Alors qu’une nouvelle vague de contestations secoue le pays, le Guide suprême iranien, l’ayatollah Ali Khamenei, a averti vendredi 9 janvier que l’Iran ne « reculerait pas » face aux manifestants, qualifiés de « saboteurs » et de « vandales », dans un discours diffusé par la télévision d’Etat.
S’exprimant devant ses partisans, Ali Khamenei a déclaré que les mains de Donald Trump étaient « tachées du sang de plus d’un millier d’Iraniens », dans une référence apparente à la guerre de douze jours déclenchée en juin par Israël, à laquelle les Etats-Unis s’étaient associés. Il a également prédit que « l’arrogant » dirigeant américain serait « renversé », à l’image de la dynastie qui a gouverné l’Iran jusqu’à la révolution islamique de 1979.
Les Iraniens sont descendus en nombre dans la rue, jeudi soir, pour défier le pouvoir d’Ali Khamenei, qui dirige la République islamique depuis 1989. Des images montrent des foules qui manifestent sur plusieurs avenues de Téhéran, scandant : « Mort au dictateur. » Cette mobilisation résulte en partie de l’appel à manifester lancé par Reza Pahlavi, fils exilé du dernier chah d’Iran, dans une vidéo publiée le 6 janvier. Il invitait les Iraniens à scander des slogans contre le régime, précisant « où que vous soyez, dans la rue ou même de vos maisons ».
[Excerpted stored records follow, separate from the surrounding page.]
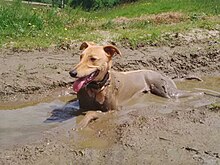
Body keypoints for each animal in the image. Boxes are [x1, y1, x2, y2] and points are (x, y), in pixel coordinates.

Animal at [69, 42, 202, 128]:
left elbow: (92, 112)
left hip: (166, 90)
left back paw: (200, 93)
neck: (96, 88)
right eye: (81, 56)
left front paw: (82, 123)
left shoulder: (113, 111)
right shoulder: (82, 106)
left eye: (93, 59)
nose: (72, 72)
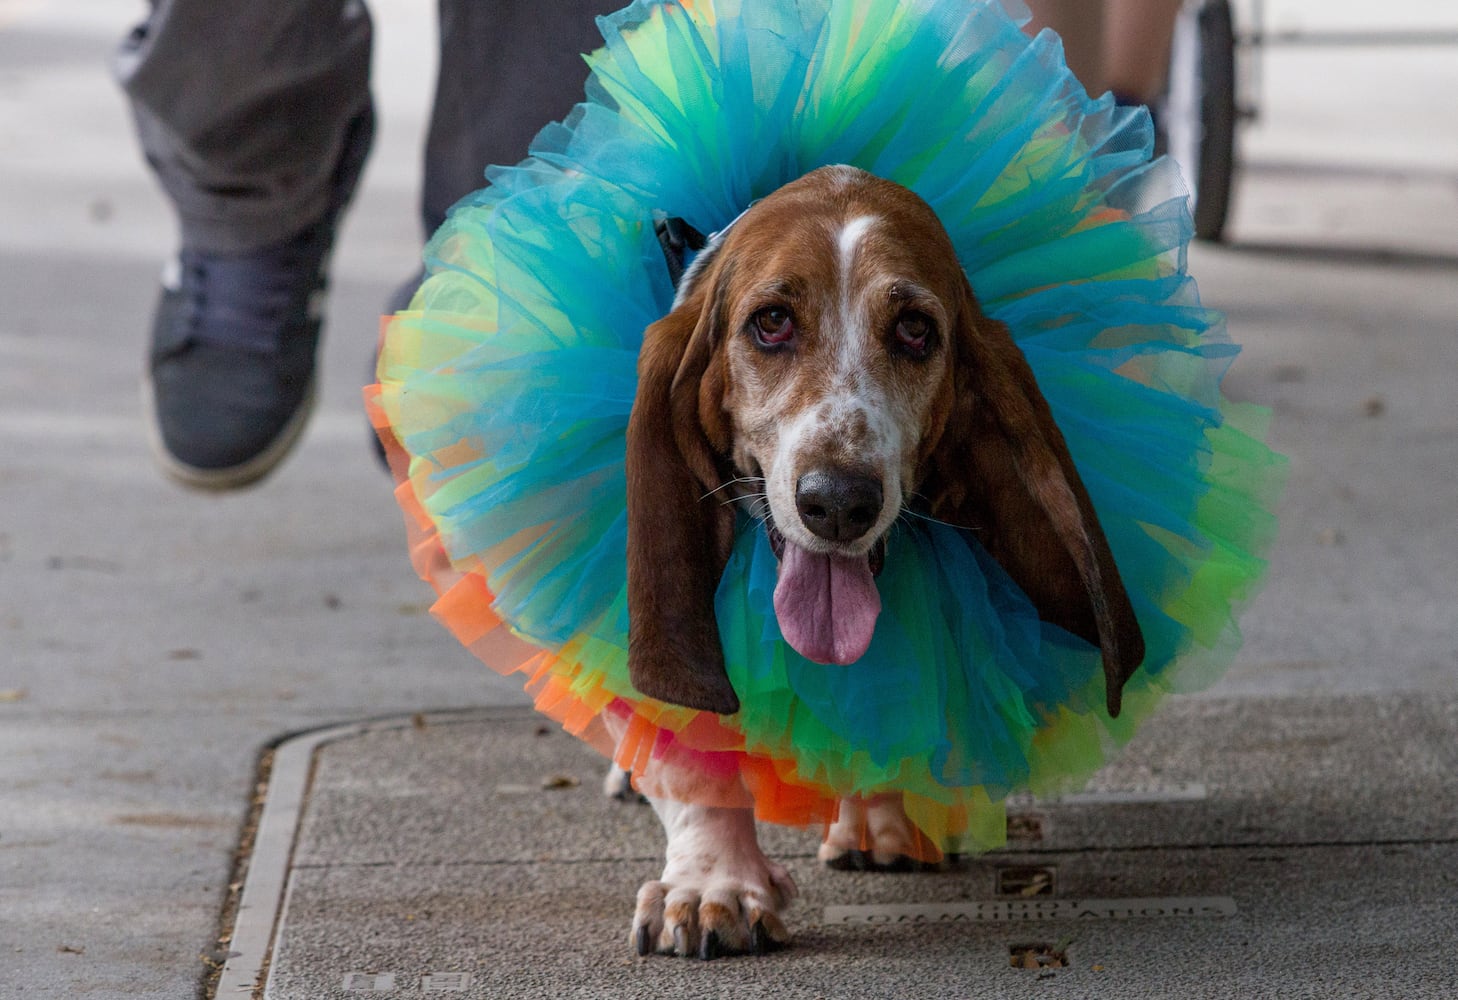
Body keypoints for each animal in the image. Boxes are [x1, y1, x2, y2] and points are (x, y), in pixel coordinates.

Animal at [621, 166, 1143, 962]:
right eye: (770, 323)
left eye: (915, 331)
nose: (838, 502)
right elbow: (692, 748)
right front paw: (713, 885)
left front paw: (881, 819)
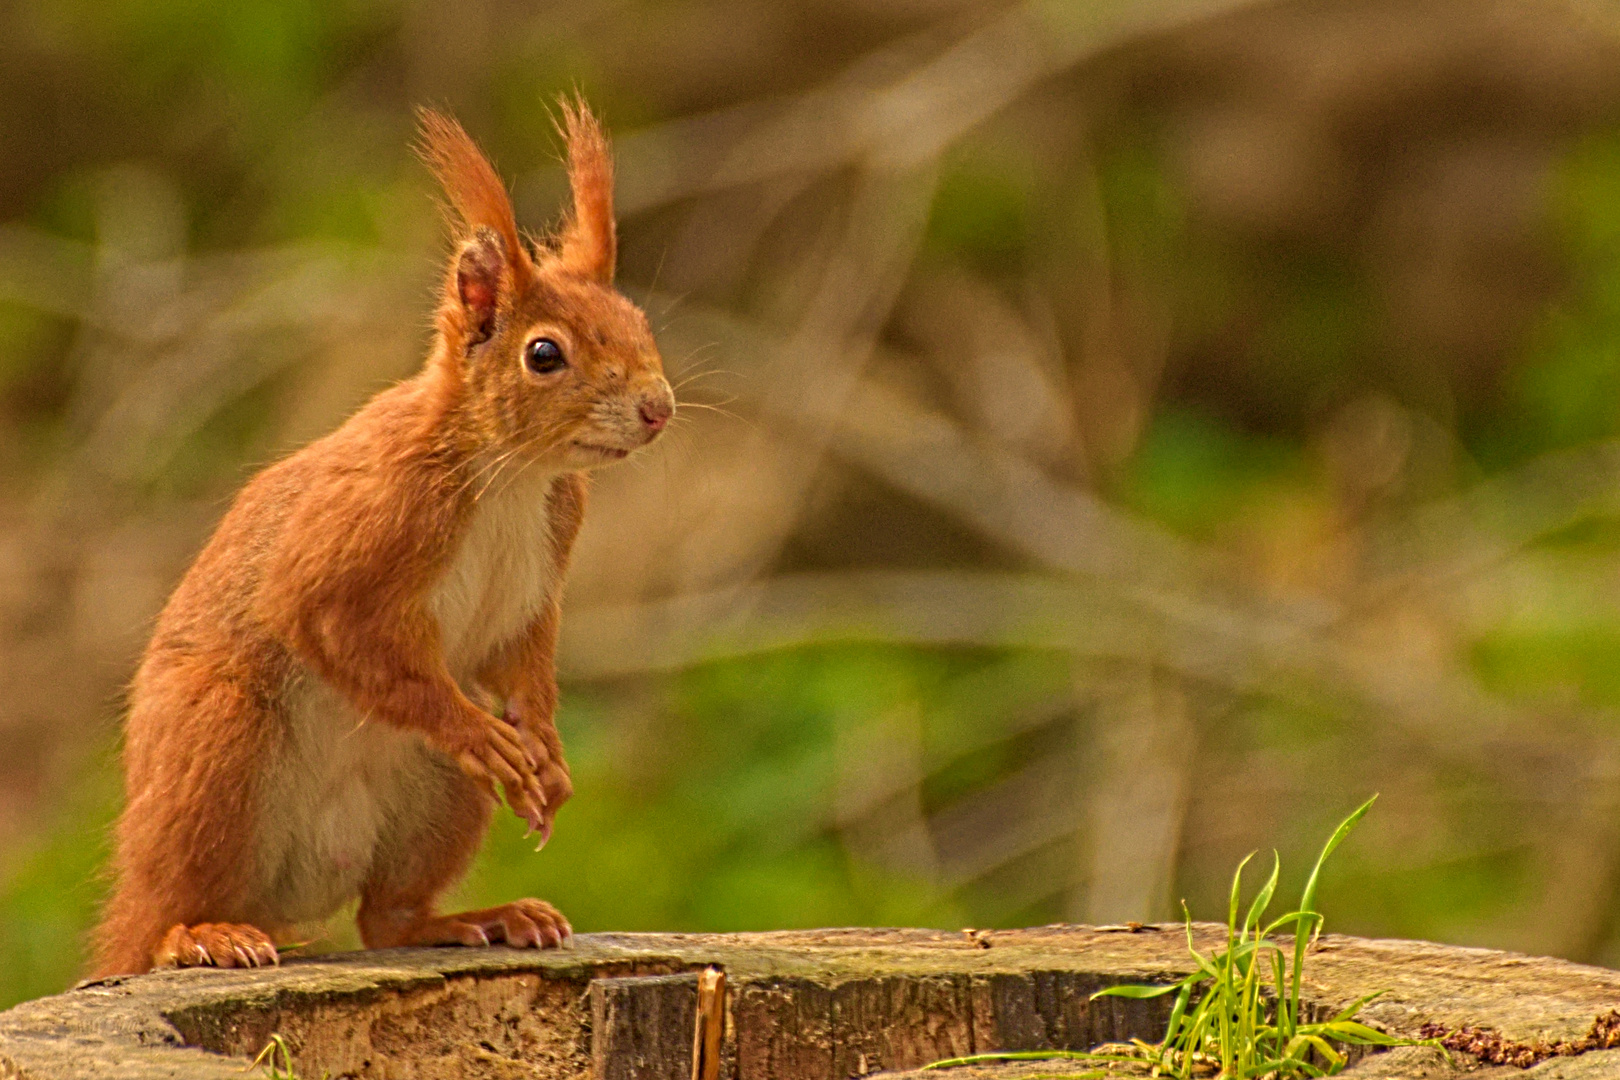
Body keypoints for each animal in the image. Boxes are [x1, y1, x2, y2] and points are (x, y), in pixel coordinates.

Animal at [90, 103, 670, 977]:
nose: (658, 408)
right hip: (216, 746)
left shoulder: (548, 554)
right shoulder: (369, 520)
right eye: (544, 354)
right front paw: (476, 732)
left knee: (385, 918)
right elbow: (331, 624)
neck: (511, 475)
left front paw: (547, 754)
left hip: (436, 800)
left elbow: (523, 660)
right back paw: (200, 934)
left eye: (638, 323)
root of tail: (292, 898)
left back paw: (481, 918)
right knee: (170, 907)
D’autres vidéos montrent d’importantes manifestations dans plusieurs villes du pays, notamment à Tabriz (Nord), dans la ville sainte de Machhad (Est) ainsi que dans l’ouest du pays à majorité kurde, notamment autour de la grande ville de Kermanshah.
La connexion Internet, coupée jeudi dans tout le pays, « une tentative d’étouffer la vague de contestation », demeurait inaccessible vendredi, d’après l’ONG de surveillance de la cybersécurité Netblocks.
Ces manifestations sont les plus importantes en Iran depuis celles qui avaient eu lieu après la mort, en 2022, de Mahsa Amini, arrêtée pour port du voile non réglementaire. Des organisations de défense des droits humains ont accusé les autorités d’avoir ouvert le feu sur des protestataires, faisant des dizaines de morts depuis le début de la contestation, initialement contre la vie chère, à la fin de décembre.
La France, disant comprendre « les aspirations légitimes du peuple iranien », a appelé vendredi les autorités du pays « à la plus grande retenue » dans leur réponse aux manifestations, selon une source diplomatique. La veille, Berlin avait dénoncé un « usage excessif de la force » de la part du pouvoir iranien « contre des manifestants pacifiques », et exhorté les autorités de Téhéran à « respecter leurs obligations internationales » en la matière.